RCPA - Rehabilitation and Community Providers Association


Expected PRTF Regulation Changes
March 23, 2009

During a special meeting of the Office of Mental Health and Substance Abuse Services (OMHSAS) Children’s Advisory Committee, OMHSAS staff reviewed the key changes that are embedded in the current draft of the Psychiatric Residential Treatment Facility (PRTF) regulations. While the proposed regulations are still being reviewed by the Department of Public Welfare prior to publication and public comment, OMHSAS has provided PCPA with a preview of the potential changes.

Overview of Proposed Changes
These regulations will be applicable to accredited (JCAHO, COA, or CARF) facilities.

General Requirements (§§ 31.11 – 31.23.) 

  • A maximum of 12 beds to a unit.
  • Reportable incidents have been expanded to include drugs used as a restraint. 

Child Rights (§§ 31.31 – 31.34.) 
Additional child rights beyond those required in Chapter 3800:

  • The right to be free from restraint or seclusion, of any form, used as a means of coercion, discipline, convenience, or retaliation. 
  • The right for the child to advocate for his or her needs without retaliation or removal from the program.
  • The right to a clean, healthy, and comfortable environment.  

Family Participation (§§ 31.41 – 31.44.)

  • Requires RTF providers to make efforts to include families in the planning and implementation of their child’s treatment by providing adequate information assisting with scheduling visits, therapy sessions, travel arrangements, and medical appointments.
  • Providing adequate comfortable space for visiting.

Staffing (§§ 31.51 – 31.61.)

  • Higher expectations for staff qualifications, education, and experience.
  • Higher staffing ratios.
  • Four to one for direct care staff.
  • Two Mental Health Professionals for every 12 children.
  • More clinically oriented training topics than the health and safety focused Chapter 3800 requirements. 
  • Requirement for a family advocate pro-rated as one full-time advocate for every 48 children.

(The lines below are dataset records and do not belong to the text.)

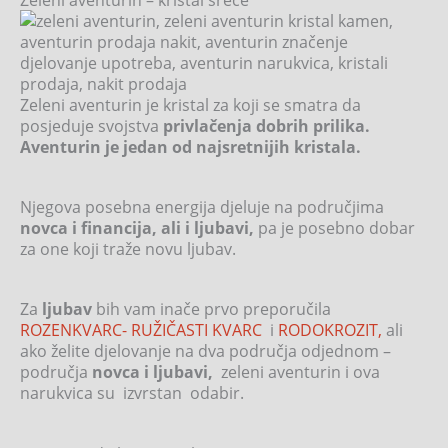
Zeleni aventurin je kristal za koji se smatra da
posjeduje svojstva
privlačenja dobrih prilika.
Aventurin je jedan od najsretnijih kristala.
Njegova posebna energija djeluje na područjima
novca i financija, ali i ljubavi,
pa je posebno dobar
za one koji traže novu ljubav.
Za
ljubav
bih vam inače prvo preporučila
ROZENKVARC- RUŽIČASTI KVARC
i
RODOKROZIT,
ali
ako želite djelovanje na dva područja odjednom –
područja
novca i ljubavi,
zeleni aventurin i ova
narukvica su izvrstan odabir.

Medications (§§ 31.181 – 31.190.)    

  • More stringent rules for storage, use, and administration of medications with more emphasis on the information provided to the child and family regarding the effects and side effects of psychotropic medication.
  • The administration of medications is limited to licensed medical personnel with a few exceptions. 
  • A new requirement is added to report to the department on a semi-annual basis the use of multiple psychotropic medications simultaneously or any antipsychotic medications for an individual child.

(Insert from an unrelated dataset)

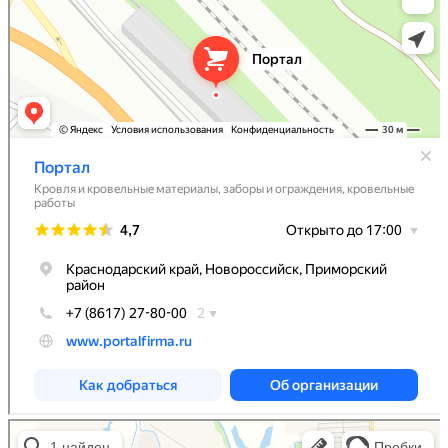
Портал
Кровля и кровельные материалы в Абинске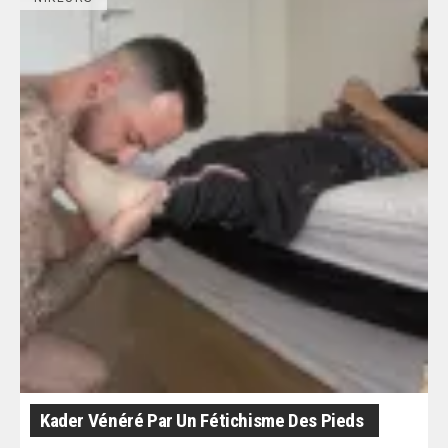
Kader Vénéré Par Un Fétichisme Des Pieds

Restrictive Procedures (§§ 31.201 – 31.206.)    

  • Requirement for all RTFs to use de-escalation approaches and other alternatives to coercive techniques in order to reduce or eliminate the need to use restrictive procedures includes a ban on prone restraint.
  • All RTFs are required to develop a written plan with goals and objectives and time frames to establish a trauma informed approach which establishes a restraint free environment within the facility.

Services (§§ 31.221 – 31.230.)  

  • Requirement to individualize the planning with an emphasis on the behavioral health treatment needs of the children.
  • RTFs are required to have verification from the Local Education Agency (LEA) in which the facility is located stating that the facility has consulted with the LEA; that the LEA has acknowledged its obligation to educate children who are attending the facility in the most integrated setting and in the public school whenever appropriate; and that the LEA will meet the education, special education, and related service needs of those children.

Payment for Services (§§ 31.281- 31.351)

  • Payment requirements for RTFs licensed under this chapter to be reimbursed for the provision of the treatment services are outlined with the expectation that the rates will take into consideration the new requirements.
  • Although the per diem rates for each provider will increase based on added requirements, it is anticipated that with improved quality of care there will be shorter lengths of stay and therefore will be cost neutral.